🔍 FailureLens IQ

Learning Intelligence from Failed ML Experiments

🎥 Demo Video

FailureLens IQ — Foundry IQ-Powered ML Failure Reasoning Agent

Watch the project demo here: https://youtu.be/7vMRFpLqYM8

This demo shows FailureLens IQ diagnosing an ML experiment failure caused by target leakage / future information leakage, using a multi-agent reasoning pipeline with Foundry IQ grounding, Azure AI Search citations, deployment safety gates, remediation planning, and a judge-ready proof payload.

1. One-Line Summary

FailureLens IQ turns failed ML experiments into evidence-grounded diagnosis, remediation plans, and Microsoft certification-aligned team learning.

2. Microsoft Agents League Track

Track: Reasoning Agents
Microsoft IQ layer: Foundry IQ (grounded retrieval over Azure AI Search)
Enterprise scenario: ML experiment failure learning and certification readiness

3. Why This Project Matters

ML teams repeat the same failure modes (leakage, overfitting, imbalance, drift) across experiments.
Failed experiments are rarely converted into reusable, searchable team memory.
Managers need evidence, uncertainty, and concrete learning actions — not a single opaque score.
Certification / upskilling (DP-100, AI-102) should be connected to real failure cases, not generic advice.

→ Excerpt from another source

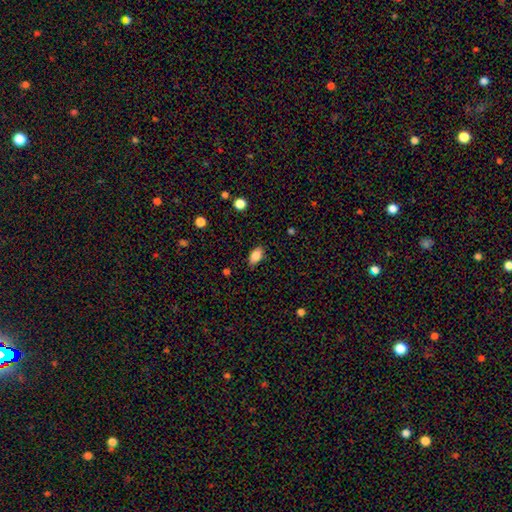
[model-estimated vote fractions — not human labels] Smooth or featured? Predicted: smooth (p=0.86). How rounded? Predicted: in between (p=0.90). Merging? Predicted: none (p=0.85).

FailureLens IQ runs a multi-agent reasoning pipeline that produces a canonical diagnosis, a remediation playbook, certification mapping, and a judge-facing proof payload — while being explicit about what is and is not live Microsoft IQ.

4. Microsoft IQ Layer: Foundry IQ

Selected IQ Layer: Foundry IQ.

How Foundry IQ is used

Grounding layer for agent reasoning (retrieval before final diagnosis).
ML failure-taxonomy retrieval.
Remediation playbook retrieval.
Certification / learning-path retrieval (DP-100 / AI-102).
Citation-backed reasoning with permission-aware source metadata.
A judge proof payload that records exactly which sources grounded the run.

Live Azure setup

Azure AI Search stores the Foundry IQ knowledge sources (knowledge/foundry_iq_sources/).
The backend calls Azure AI Search before the final diagnosis.
Returned references are attached to the reasoning trace and the canonical diagnosis.
Live Microsoft IQ is claimed only when Azure AI Search returns citations with source_type = azure_ai_search and a permission filter was applied.

Local demo mode

Uses a local Foundry IQ-compatible adapter (FoundryIQLocalAdapter).
Never claims live Microsoft IQ.
Proof level: local_foundry_iq_adapter.
The UI shows: "Local demo mode — not claiming live Microsoft IQ."

Honest mode matrix (proof levels)

Proof level	Grounding (Azure AI Search)	Reasoning (Microsoft model)	Live Microsoft IQ
`live_azure_foundry`	live citations	Microsoft Foundry/Azure OpenAI	Yes
`azure_search_live_with_local_reasoning`	live citations	local deterministic	partial (grounding only)
`foundry_model_live_without_search`	local adapter	Microsoft Foundry/Azure OpenAI	partial (reasoning only)
`local_foundry_iq_adapter`	local adapter	local deterministic	No (honest local demo)

5. Proof of Real IQ Usage

All proof routes return honest, run-specific status and never fabricate live claims.

Route	Purpose
`GET /health`	Service + configuration health.
`GET /version`	Build version, app mode, active reasoning/grounding providers.
`GET /iq/status`	Current IQ layer/provider and proof level.
`GET /proof/live-iq`	Configuration-only proof snapshot (booleans + honest limitation).
`POST /proof/live-iq/run`	Runs the pipeline and returns the actual proof payload for that run.
`GET /proof/azure-search/test`	Direct Azure AI Search diagnostic (configured / request_success / result_count).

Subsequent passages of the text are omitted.